▸ **WORK ITEM**
For this exercise, repeat the whole listing below exactly. Leave the pictures out.
(SUPPLIED DATA)
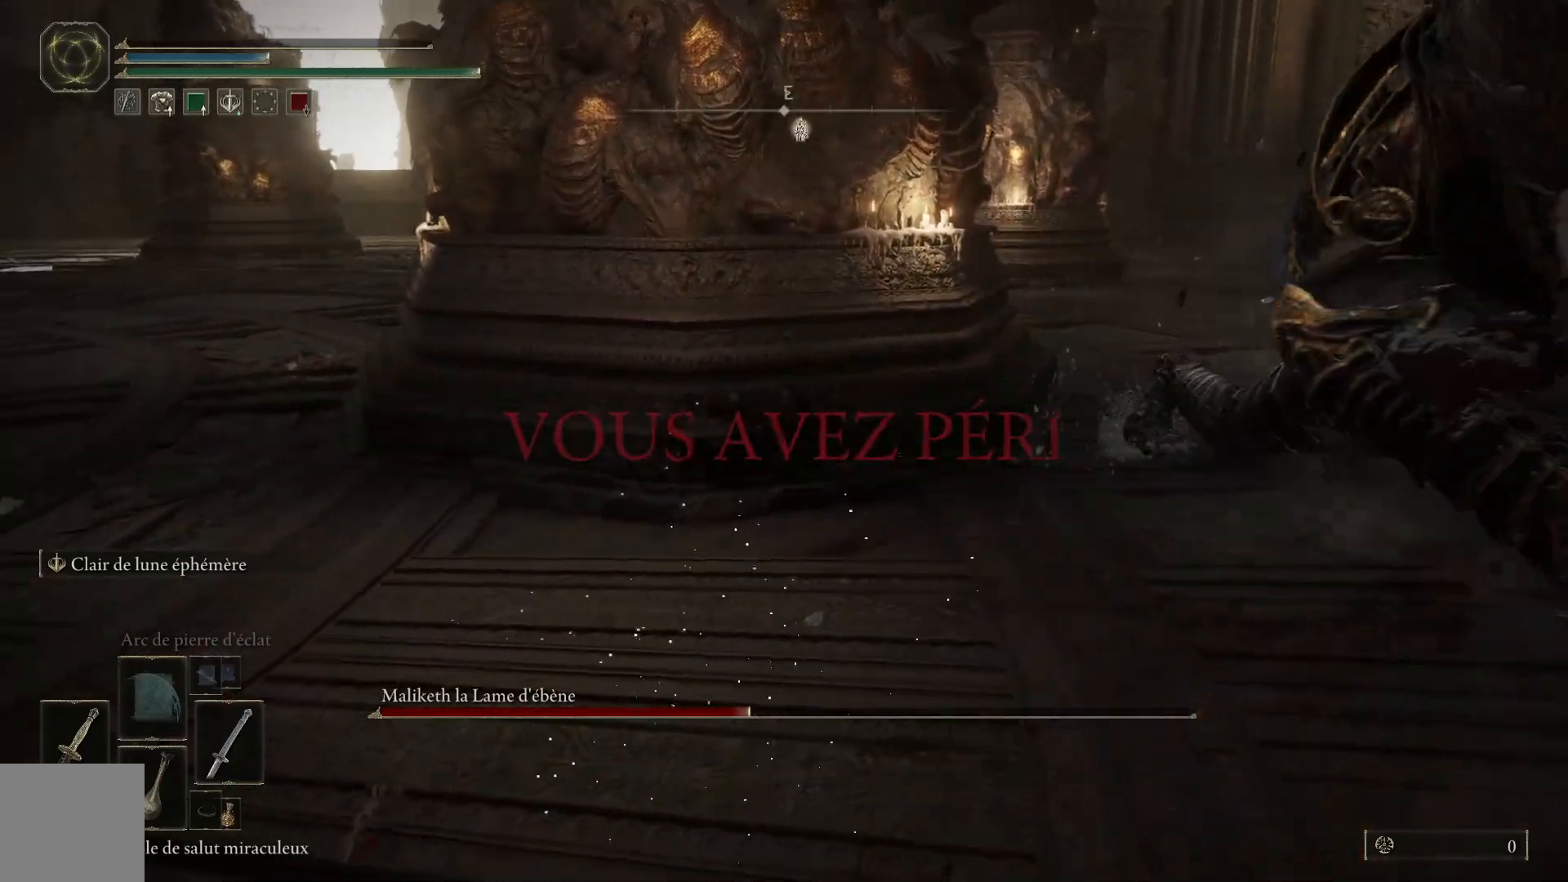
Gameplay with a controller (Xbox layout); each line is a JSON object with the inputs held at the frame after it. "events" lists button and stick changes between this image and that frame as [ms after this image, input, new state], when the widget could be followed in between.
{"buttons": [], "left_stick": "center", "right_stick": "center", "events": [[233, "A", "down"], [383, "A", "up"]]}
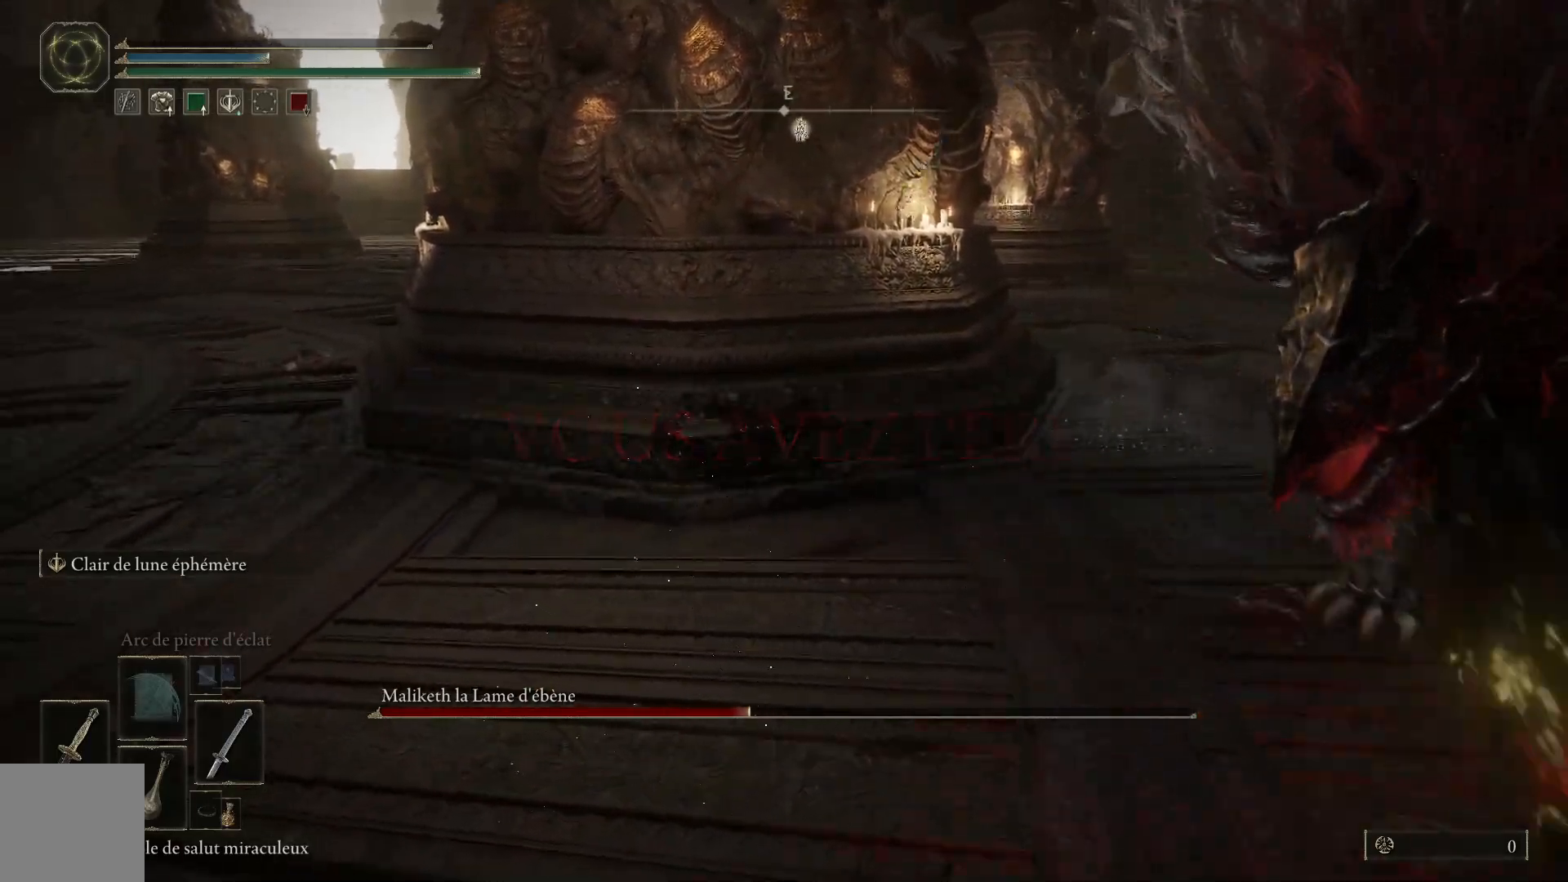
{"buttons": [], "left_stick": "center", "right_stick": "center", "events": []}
(End SUPPLIED DATA)
▸ **SOLUTION FOR THIS TASK**
Gameplay with a controller (Xbox layout); each line is a JSON object with the inputs held at the frame after it. "events" lists button and stick changes between this image and that frame as [ms after this image, input, new state], when the widget could be followed in between.
{"buttons": [], "left_stick": "center", "right_stick": "center", "events": [[233, "A", "down"], [383, "A", "up"]]}
{"buttons": [], "left_stick": "center", "right_stick": "center", "events": []}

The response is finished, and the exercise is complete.